▸ **WHAT TO PRODUCE**
From the coordinate geometry text, extract verbatim the part that opens with the words containing "Hence, the required" and closes with "right angled triangle.".

▸ **SUPPLIED TEXT**
────────────────────────────────────────
Thus, the required point on the x-axis is $\left( {\frac{{15}}{2},0} \right)$

5. Find the slope of a line, which passes through the origin, and the mid-point of the segment joining the points P $\left( {0, - 4} \right)$ and B $\left( {8,0} \right)$. 

Ans: The coordinates of the mid-point of the line segment joining the points P $\left( {0, - 4} \right)$ and B $\left( {8,0} \right)$ are  $\left( {\frac{{0 + 8}}{2},\frac{{ - 4 + 0}}{2}} \right) = \left( {4, - 2} \right)$

It is known that the slope (m) of a non-vertical line passing through the points $\left( {{x_1},{y_1}} \right)$ and $\left( {{x_2},{y_2}} \right)$is given by \[m = \frac{{{y_2} - {y_1}}}{{{x_2} - {x_1}}},{x_2} \ne {x_1}\]

Therefore, the slope of the line passing through $\left( {0,0} \right)$ and $\left( {4, - 2} \right)$ is $\frac{{ - 2 - 0}}{{4 - 0}} =  - \frac{2}{4} =  - \frac{1}{2}$

Hence, the required slope of the line is$ - \frac{1}{2}$.

6. Without using the Pythagoras theorem, show that the points $\left( {4,4} \right),\left( {3,5} \right)$ and $\left( { - 1, - 1} \right)$ are vertices of a right angled triangle.
────────────────────────────────────────
▸ **DATA PROVIDED**
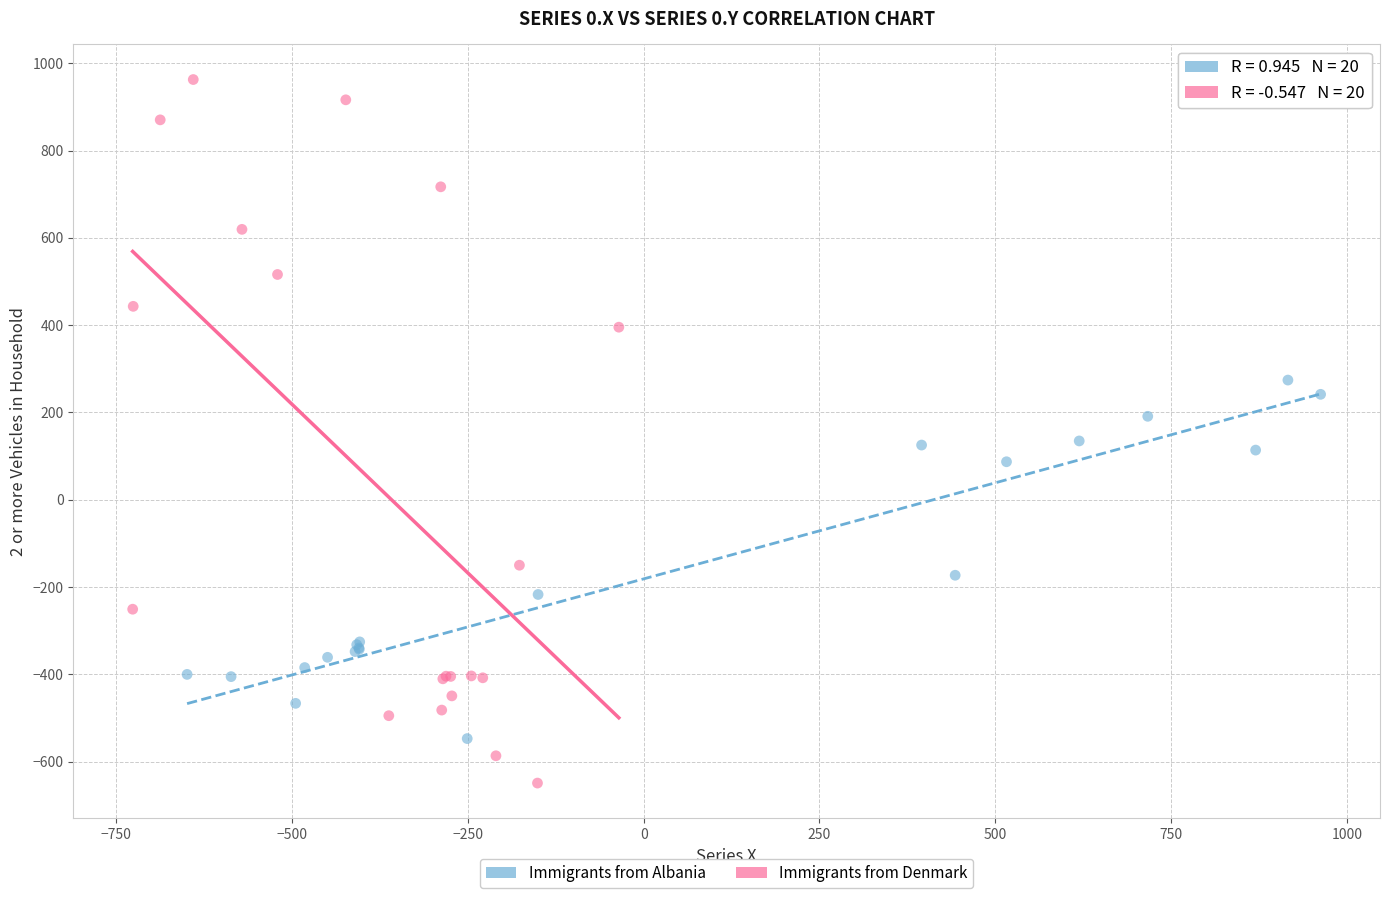

What are all the series names shown in the legend?

Immigrants from Albania, Immigrants from Denmark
────────────────────────────────────────
▸ **SOLUTION FOR THIS PROBLEM**
Hence, the required slope of the line is$ - \frac{1}{2}$.

6. Without using the Pythagoras theorem, show that the points $\left( {4,4} \right),\left( {3,5} \right)$ and $\left( { - 1, - 1} \right)$ are vertices of a right angled triangle.